Pseudopipe Copyright 2016 Mark B. Gerstein

Licensed under the Apache License, Version 2.0 (the "License");
you may not use this file except in compliance with the License.
You may obtain a copy of the License at

    http://www.apache.org/licenses/LICENSE-2.0

Unless required by applicable law or agreed to in writing, software
distributed under the License is distributed on an "AS IS" BASIS,
WITHOUT WARRANTIES OR CONDITIONS OF ANY KIND, either express or implied.
See the License for the specific language governing permissions and
limitations under the License.

===
===
===
===

This archive consists of a standalone version of pseudopipe pipeline and a simple try-out data. 
Since the pipeline was originally designed and automated to work with ensembl data, so some manual settings are required to run it with other input data.

===
There are three folders within a parent directory "pgenes" after extraction of the archive:
===
- pseudopipe: which contains pipeline code;
- ppipe_input: which contains input data;
- ppipe_output: which contains output data.


===
Input data:
===
You may create a separate folder within the ppipe_input (and ppipe_output) for each species. There need to be three folders for each species genomic input data,
- dna: contains a file named dna_rm.fa, which is  entire repeat masked dna from that species, and a list file for all unmasked dna divided into different chromosomes in FASTA format;
- pep: contains a FASTA file for all the proteins in the species;
- mysql: contains a list of files named as "chr1_exLocs", "chr2_exLocs", etc. to specify exons coordinates, one for each chromosome. Only thing matters for these files are their third and fourth columns, which should be start and end coordinates of exons.


===
Environment setting:
===
You'll need python, blast and tfasty to run the pipeline. Their paths should be indicated at the end of  /pseudopipe/bin/env.sh


===
Run the pipeline
===
First go to the folder pseudopipe/bin, and run with  command line in the form of: ./pseudopipe.sh [output dir] [masked dna dir] [input dna dir] [input pep dir] [exon dir] 0.

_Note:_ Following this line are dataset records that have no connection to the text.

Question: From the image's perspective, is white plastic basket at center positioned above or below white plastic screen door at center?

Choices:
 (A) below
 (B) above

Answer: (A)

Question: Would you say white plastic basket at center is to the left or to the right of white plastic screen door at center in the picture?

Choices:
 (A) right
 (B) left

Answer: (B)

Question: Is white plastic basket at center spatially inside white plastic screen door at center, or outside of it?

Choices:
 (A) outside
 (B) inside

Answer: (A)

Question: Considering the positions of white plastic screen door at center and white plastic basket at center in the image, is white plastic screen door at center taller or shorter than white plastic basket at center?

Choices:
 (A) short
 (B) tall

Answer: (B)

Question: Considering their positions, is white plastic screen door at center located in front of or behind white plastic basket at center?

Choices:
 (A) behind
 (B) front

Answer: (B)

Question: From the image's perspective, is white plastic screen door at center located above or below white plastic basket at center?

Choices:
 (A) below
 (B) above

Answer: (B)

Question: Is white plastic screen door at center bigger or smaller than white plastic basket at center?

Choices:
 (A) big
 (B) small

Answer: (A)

An example using the try-out data is as follow:
./pseudopipe.sh ~/pgenes/ppipe_output/caenorhabditis_elegans_62_220a ~/pgenes/ppipe_input/caenorhabditis_elegans_62_220a/dna/dna_rm.fa ~/pgenes/ppipe_input/caenorhabditis_elegans_62_220a/dna/Caenorhabditis_elegans.WS220.62.dna.chromosome.%s.fa ~/pgenes/ppipe_input/caenorhabditis_elegans_62_220a/pep/Caenorhabditis_elegans.WS220.62.pep.fa ~/pgenes/ppipe_input/caenorhabditis_elegans_62_220a/mysql/chr%s_exLocs 0
(This command line assumes you extract the archive in your home directory, i.e., "~/". Please note that the paths in the command line need to be absolute, and chromosome and exon files are specified with wild card "%s".)

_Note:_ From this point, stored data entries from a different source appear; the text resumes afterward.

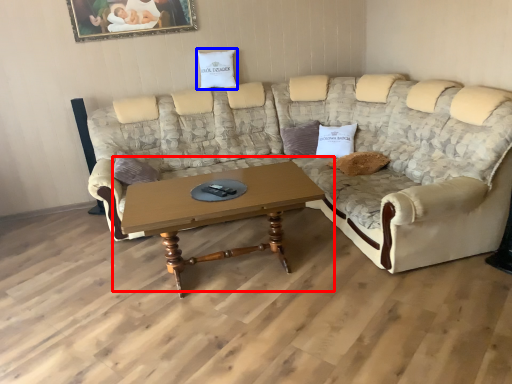
Question: Among these objects, which one is farthest to the camera, coffee table (highlighted by a red box) or pillow (highlighted by a blue box)?

Choices:
 (A) coffee table
 (B) pillow

Answer: (B)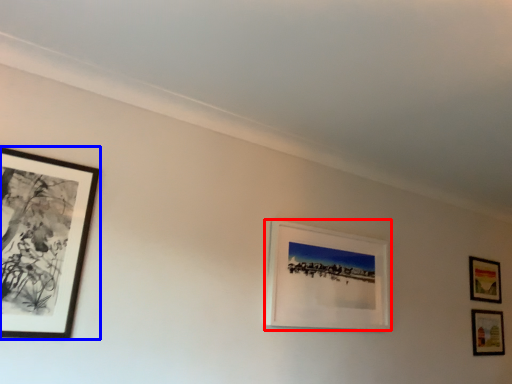
Question: Which object is further to the camera taking this photo, picture frame (highlighted by a red box) or picture frame (highlighted by a blue box)?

The blast step is already included in the pipeline.


===
Output:
===
The output can be found at ppipe_output/caenorhabditis_elegans_62_220a/pgenes/ppipe_output_pgenes.txt, given the above command line.


===
Run time
===
On a single laptop (2.6GHz, 4GB RAM): The most time consuming step is tblastn. It may take around one day to finish an entire genome in a comparable size of C. elegans. The  following steps will finish in a few hours.

We've implemented the pipeline to run parallel in cluster machines. However, the pipeline I sent can only run on a single machine. The parallel implementation is currently hard-coded to our local settings.